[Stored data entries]

---

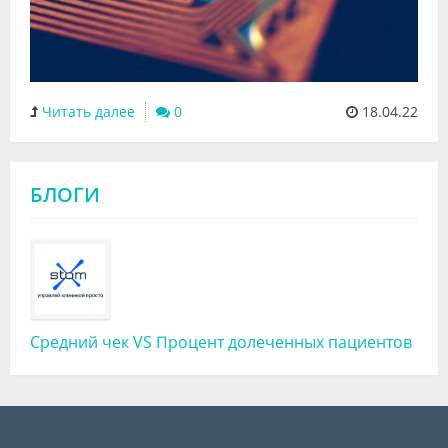
Читать далее
0
18.04.22
БЛОГИ
Средний чек VS Процент долеченных пациентов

---

WORK REQUEST | The expected output is each record, copied exactly, and nothing in place of the pictures.

RESULT FOR THIS TASK |
Читать далее
0
18.04.22
БЛОГИ
Средний чек VS Процент долеченных пациентов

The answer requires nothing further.